As one can see, these are remarkably outsized concepts for any film, let alone one that’s a sequel to a movie that is, by contrast, brutally single-minded. If THE EXORCIST, by Friedkin’s assertion, is a story about the mystery of faith, THE HERETIC is a story about the mystery of the supernatural and its potential effects. Religion plays much less of a factor in this film than the original — it’s replaced with the movie’s own mythology about how technology and psychology can effectively open individuals up to perceiving the supernatural. Ironically, Goodhart took his inspiration for these ideas from the theories of the real-life Jesuit priest and archeologist Pierre Teilhard de Chardin, who was also the inspiration for Father Merrin’s character in Blatty’s novel. Boorman and Pallenberg take these concepts and run with them, pitching the idea of Regan as a “good locust” who evil entities like Pazuzu are drawn to in order to try and corrupt her or at least diminish her. The film uses locusts as its primary symbol thanks to their dual nature—the creatures can be either “happy-go-lucky grasshoppers” or a cannibalistic hive mind, as James Earl Jones’ Kokumo cheerfully explains in one scene. Each character in the film has their Good and Evil sides examined, showing how everyone contains the capacity for both, a choice that makes the film remarkably nuanced while contributing to it feeling unresolved by the end. Boorman even makes sure to call the existence of the supernatural into question: in one early scene, Regan demonstrates to Sharon (Kitty Winn) how she can fake bending spoons, and the director leaves little hints that Regan, Lamont and eventually Gene may be perceiving events differently than others around them. THE EXORCIST acts as a rational argument for the existence of the beyond, while THE HERETIC leaves a ton of room for the audience to make up their own minds.

 

Ultimately, there are probably a few too many oddities and loose ends for EXORCIST II to ever be fully heralded as an unsung masterpiece. Everything from Boorman’s quirks (Regan takes up tap dancing!) to the film’s uncomfortable continuity with the first movie (a stand-in is used for Linda Blair in demon makeup, the absence of Ellen Burstyn’s Chris MacNeil is explained away in a few lines of dialogue, and Jason Miller’s Father Karras is never mentioned once) keep it from being a great sequel.

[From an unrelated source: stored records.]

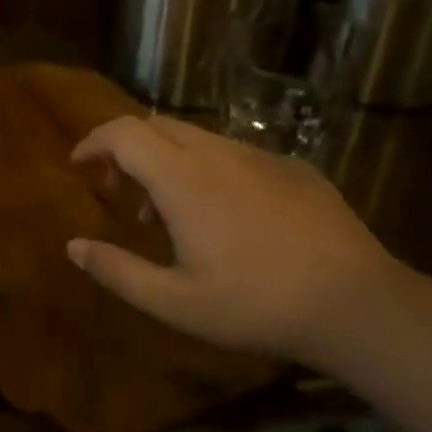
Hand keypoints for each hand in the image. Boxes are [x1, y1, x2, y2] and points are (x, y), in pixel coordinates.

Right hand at [68, 115, 411, 364]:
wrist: (358, 304)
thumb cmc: (255, 305)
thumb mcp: (175, 302)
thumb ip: (117, 271)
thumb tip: (73, 246)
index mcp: (183, 179)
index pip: (123, 132)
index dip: (94, 141)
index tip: (80, 164)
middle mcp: (218, 154)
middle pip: (157, 126)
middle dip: (127, 148)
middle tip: (120, 190)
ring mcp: (261, 156)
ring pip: (197, 138)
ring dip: (168, 161)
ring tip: (170, 214)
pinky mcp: (294, 167)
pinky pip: (236, 153)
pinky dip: (209, 169)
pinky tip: (227, 216)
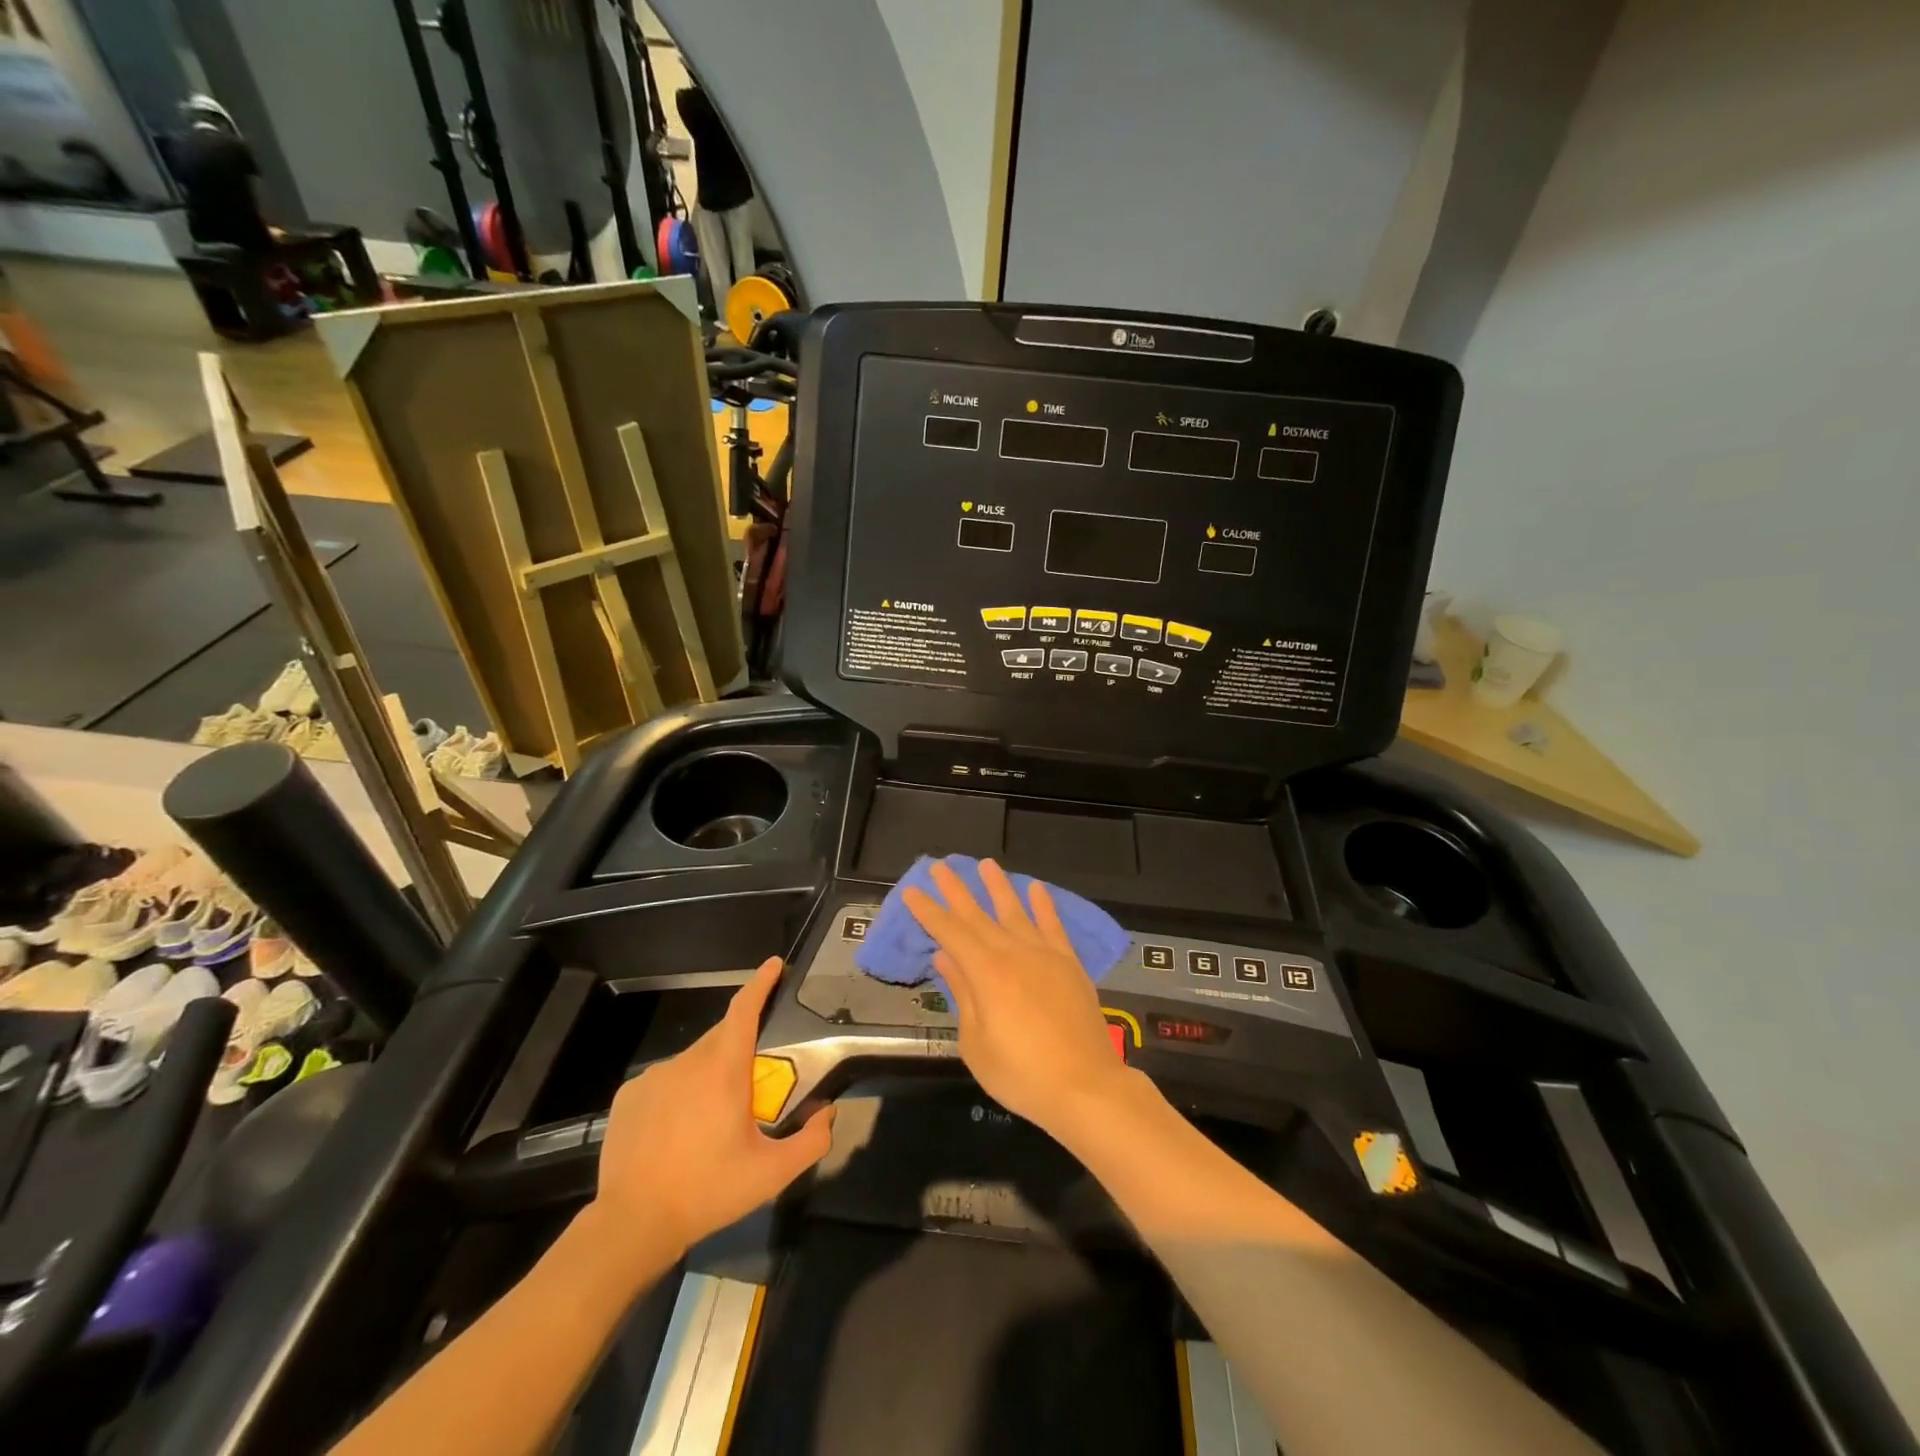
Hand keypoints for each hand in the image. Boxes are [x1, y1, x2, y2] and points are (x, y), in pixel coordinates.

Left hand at [592, 957, 833, 1263]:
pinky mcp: (628, 1096)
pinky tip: (678, 1130)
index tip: (775, 965)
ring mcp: (653, 1077)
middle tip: (756, 1081)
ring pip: (693, 1061)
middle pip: (722, 1036)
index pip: (745, 1009)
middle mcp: (687, 1061)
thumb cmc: (707, 1192)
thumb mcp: (771, 1174)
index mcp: (724, 1069)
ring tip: (713, 1118)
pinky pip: (665, 1081)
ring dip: (710, 1074)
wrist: (632, 1225)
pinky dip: (680, 1092)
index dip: (761, 983)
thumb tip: (827, 1111)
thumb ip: (811, 1140)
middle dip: (741, 1045)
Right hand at [903, 858, 1132, 1137]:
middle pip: (978, 916)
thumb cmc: (1021, 1073)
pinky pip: (1053, 926)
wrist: (1085, 1087)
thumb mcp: (976, 1043)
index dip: (929, 912)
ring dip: (999, 887)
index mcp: (986, 973)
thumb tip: (946, 957)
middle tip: (939, 867)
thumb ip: (963, 994)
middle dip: (956, 891)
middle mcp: (1014, 953)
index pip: (950, 933)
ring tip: (986, 864)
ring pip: (1016, 912)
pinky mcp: (1069, 964)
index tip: (912, 891)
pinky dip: (1044, 905)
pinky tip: (1036, 888)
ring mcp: (1045, 956)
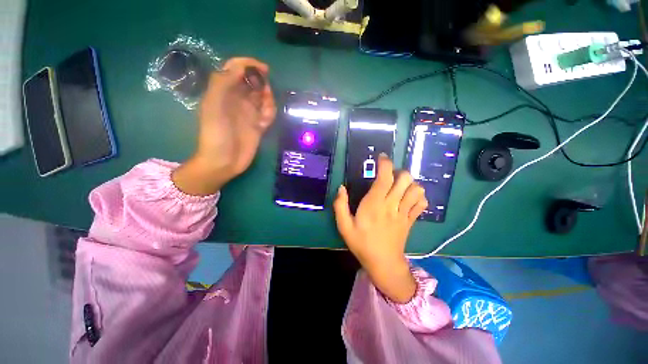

The numerous compromises made in the movie—before one even considers the botched re-edit — makes it an uneven experience. Yet the fact remains that it’s one of the few sequels to really branch out from its predecessor in big, bold fashion, making it feel utterly unique in today’s increasingly cookie-cutter landscape of franchises and cinematic universes. In a way, its poor reputation is poetically fitting: like the real-life figure whose theories it was inspired by as well as its ironically self-fulfilling prophecy of a title, EXORCIST II is a heretic of a sequel.